28.09.2017

Thora contra Marx

Glaubenstreue Juden hatten nach der russischen Oktoberrevolution unter der Verfolgung durch Juden zu leiden, die sich dem Kommunismus angeschlossen hatten. Doch der Glaube siegte und die Synagogen erstanden wieder neu. 

Rabbiner Benjamin Wolff (40) zeigt im Familienbuch
seiner Frau auf deren erschossenen Großonkel
Avram Friedman.|Foto: Nestmann

Schon bald nach der Revolution kommt es zu Schließungen von Synagogen und religiösen Schulen. Die Kinder werden in den staatlichen Schulen zum Atheismus erzogen, das Einhalten religiöser Gebote wird immer mehr erschwert. Und immer wieder kommt es zu Verhaftungen aus religiösen Gründen. „Die Geheimpolizei Tscheka hatte extra eine jüdische Abteilung. Aus strenggläubigen jüdischen Familien stammende, aber vom Glauben abgefallene Geheimpolizisten verfolgten die glaubenstreuen Juden“, sagt Benjamin Wolff. Der Rabbiner der chassidischen Chabad-Lubawitsch-Synagoge in Hannover-Kleefeld kann das anhand der Familiengeschichte seiner Frau belegen.

Grundlagen des Judentums weitergeben

„Hier in diesem Buch, es heißt „Kampf und Sieg“, hat Aaron Chasan, der Großvater meiner Frau, alles aufgeschrieben“, sagt Wolff. In Hannover haben Benjamin und seine Frau Schterna Wolff im Jahr 2005 als „Schluchim“ (Gesandte) des Rebben Menachem Mendel Schneerson ein religiöses Zentrum gegründet. Aufgabe dieses Zentrums ist es, den aus den Ländern der ehemaligen Sowjetunion kommenden Juden die einfachsten Grundlagen des Judentums zu vermitteln. Denn die meisten sind als Atheisten aufgewachsen und bringen außer einem jüdisch klingenden Familiennamen nichts mit.

Osteuropa galt vor der Oktoberrevolution und dem Holocaust weltweit als das Zentrum jüdischer Glaubenstreue überhaupt. „In den engen Schtetln, kleinen jüdischen Siedlungen, waren die Juden zwar arm und unterdrückt, aber zugleich konnten sie hier ihr Glaubensleben entfalten“, sagt Wolff.

Es sind Söhne und Töchter von gläubigen Juden, die den geistlichen Führer der Chabad-Bewegung, Rabbi Josef Jitzchak Schneersohn, im Jahr 1927 verhaften und ins Schpalerno-Gefängnis in Leningrad bringen. Er wird zum Tode verurteilt, dann zu drei Jahren Verbannung begnadigt und schließlich aufgrund internationalen Protestes freigelassen. Schneersohn geht über Lettland und Polen in die USA.

::::::::::

[Deine Aufgabe A]: In welchem Jahr gründeten Benjamin und Schterna Wolff laut dem Artikel ihr religiöses Zentrum in Hannover?
Der Artikel und die Zeilen haben nichts miteinander zu tun.

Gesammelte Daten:
::::::::::

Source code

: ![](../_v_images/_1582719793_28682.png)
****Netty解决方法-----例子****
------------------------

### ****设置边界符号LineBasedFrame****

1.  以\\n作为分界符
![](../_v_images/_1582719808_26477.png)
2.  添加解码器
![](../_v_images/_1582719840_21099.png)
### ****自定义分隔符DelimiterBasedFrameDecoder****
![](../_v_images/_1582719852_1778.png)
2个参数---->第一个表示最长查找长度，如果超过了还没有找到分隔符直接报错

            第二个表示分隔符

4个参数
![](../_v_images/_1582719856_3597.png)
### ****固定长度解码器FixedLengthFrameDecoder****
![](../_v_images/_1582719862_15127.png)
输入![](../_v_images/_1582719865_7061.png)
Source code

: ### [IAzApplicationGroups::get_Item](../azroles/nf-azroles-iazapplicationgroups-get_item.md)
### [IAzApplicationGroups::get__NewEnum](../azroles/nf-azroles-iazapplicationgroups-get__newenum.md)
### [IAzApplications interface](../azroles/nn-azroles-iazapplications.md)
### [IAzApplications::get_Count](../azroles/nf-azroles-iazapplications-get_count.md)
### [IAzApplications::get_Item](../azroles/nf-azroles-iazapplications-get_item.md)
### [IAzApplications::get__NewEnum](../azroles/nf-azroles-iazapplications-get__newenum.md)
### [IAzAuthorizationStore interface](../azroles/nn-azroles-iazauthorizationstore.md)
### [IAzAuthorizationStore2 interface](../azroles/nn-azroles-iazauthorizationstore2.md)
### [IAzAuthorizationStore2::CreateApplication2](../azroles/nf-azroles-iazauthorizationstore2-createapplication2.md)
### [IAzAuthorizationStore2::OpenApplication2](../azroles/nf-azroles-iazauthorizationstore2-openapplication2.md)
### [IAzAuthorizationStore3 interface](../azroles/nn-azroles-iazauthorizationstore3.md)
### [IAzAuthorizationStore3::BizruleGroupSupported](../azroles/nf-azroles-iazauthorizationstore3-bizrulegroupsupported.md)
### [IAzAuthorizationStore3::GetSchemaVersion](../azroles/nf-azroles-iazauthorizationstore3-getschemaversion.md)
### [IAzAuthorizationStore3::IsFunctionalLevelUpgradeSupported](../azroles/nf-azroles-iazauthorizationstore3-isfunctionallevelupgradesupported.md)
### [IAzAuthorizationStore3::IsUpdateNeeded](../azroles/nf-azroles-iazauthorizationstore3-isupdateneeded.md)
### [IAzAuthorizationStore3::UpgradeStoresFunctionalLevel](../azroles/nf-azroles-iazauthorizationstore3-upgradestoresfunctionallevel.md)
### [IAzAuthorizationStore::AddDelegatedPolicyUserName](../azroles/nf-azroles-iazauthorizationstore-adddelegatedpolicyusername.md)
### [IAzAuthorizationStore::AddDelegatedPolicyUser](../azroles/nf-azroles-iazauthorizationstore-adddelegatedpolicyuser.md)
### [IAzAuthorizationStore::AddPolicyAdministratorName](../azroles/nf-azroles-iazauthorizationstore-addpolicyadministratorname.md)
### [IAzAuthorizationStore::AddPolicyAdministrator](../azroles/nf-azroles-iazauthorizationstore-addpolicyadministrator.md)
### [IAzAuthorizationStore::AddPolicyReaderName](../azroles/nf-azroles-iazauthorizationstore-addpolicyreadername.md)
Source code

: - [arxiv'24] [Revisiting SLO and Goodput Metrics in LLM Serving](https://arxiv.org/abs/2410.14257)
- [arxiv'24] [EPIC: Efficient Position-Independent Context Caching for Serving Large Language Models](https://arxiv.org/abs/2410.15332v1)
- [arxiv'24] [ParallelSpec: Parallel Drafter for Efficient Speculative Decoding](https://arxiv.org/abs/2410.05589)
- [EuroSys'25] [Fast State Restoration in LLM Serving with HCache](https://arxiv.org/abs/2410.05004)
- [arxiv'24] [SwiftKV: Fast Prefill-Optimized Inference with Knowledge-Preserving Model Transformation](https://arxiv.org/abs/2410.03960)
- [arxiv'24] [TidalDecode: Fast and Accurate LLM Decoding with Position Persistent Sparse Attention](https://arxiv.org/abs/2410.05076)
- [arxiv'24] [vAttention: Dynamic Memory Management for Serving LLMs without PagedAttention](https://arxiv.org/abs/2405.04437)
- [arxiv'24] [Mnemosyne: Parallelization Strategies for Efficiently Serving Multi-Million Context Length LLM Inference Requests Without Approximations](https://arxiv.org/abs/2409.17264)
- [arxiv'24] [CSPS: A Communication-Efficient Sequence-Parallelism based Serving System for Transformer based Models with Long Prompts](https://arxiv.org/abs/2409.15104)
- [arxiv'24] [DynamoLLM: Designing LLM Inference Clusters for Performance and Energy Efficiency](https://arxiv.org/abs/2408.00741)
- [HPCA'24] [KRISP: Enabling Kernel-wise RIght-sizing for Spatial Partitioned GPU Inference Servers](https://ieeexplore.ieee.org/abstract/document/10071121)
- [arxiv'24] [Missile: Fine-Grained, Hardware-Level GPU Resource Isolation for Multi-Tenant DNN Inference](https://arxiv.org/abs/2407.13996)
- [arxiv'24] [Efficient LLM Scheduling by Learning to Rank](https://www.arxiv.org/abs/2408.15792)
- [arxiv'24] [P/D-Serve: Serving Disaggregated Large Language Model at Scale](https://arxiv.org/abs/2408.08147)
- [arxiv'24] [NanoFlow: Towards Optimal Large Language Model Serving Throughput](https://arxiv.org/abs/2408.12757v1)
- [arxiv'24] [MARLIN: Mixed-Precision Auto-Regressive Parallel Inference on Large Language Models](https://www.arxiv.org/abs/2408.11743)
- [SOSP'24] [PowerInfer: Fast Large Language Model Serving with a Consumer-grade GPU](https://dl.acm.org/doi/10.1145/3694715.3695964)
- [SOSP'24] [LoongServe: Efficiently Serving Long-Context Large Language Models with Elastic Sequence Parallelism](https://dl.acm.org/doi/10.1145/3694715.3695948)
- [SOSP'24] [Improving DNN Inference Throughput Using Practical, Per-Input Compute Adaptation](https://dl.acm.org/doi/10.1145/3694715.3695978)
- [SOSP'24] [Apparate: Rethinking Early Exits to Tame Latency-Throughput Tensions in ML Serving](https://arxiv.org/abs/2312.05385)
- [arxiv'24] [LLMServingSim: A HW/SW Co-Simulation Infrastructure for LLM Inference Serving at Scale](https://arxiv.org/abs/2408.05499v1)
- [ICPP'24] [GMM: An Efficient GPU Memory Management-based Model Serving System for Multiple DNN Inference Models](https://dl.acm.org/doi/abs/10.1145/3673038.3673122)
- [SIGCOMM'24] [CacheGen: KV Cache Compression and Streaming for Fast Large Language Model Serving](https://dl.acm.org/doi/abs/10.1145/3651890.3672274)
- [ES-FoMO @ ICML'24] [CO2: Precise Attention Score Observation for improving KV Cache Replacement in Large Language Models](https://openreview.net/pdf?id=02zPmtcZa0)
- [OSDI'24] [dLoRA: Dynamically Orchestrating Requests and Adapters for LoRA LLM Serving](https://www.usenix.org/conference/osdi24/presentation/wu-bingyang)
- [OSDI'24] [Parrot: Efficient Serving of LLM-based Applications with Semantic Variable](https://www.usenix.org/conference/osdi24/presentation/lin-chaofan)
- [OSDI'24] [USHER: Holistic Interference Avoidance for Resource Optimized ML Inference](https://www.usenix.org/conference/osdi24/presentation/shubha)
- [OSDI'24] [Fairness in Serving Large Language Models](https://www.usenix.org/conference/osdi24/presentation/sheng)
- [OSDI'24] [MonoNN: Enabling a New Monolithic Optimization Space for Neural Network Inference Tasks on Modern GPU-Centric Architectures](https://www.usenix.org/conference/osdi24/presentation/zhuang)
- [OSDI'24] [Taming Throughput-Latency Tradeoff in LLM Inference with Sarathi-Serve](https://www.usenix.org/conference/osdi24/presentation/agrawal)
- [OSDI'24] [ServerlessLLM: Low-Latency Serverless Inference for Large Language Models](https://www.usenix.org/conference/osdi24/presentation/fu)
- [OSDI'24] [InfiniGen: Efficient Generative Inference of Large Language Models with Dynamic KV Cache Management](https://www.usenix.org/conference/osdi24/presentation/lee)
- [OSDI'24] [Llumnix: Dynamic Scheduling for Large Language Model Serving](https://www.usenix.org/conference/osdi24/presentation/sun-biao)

::::::::::

[Deine Aufgabe B]: Tippe die Zeilen genau ab, von der allerersten Zeile an bis einschließlich der Zeile mit „### ****设置边界符号LineBasedFrame****“. Gemeint sind die Zeilen, nicht der Artikel.

[Ergebnis A]: Im Jahr 2005.

[Ergebnis B]:
Source code

: ![](../_v_images/_1582719793_28682.png)
****Netty解决方法-----例子****
------------------------

### ****设置边界符号LineBasedFrame****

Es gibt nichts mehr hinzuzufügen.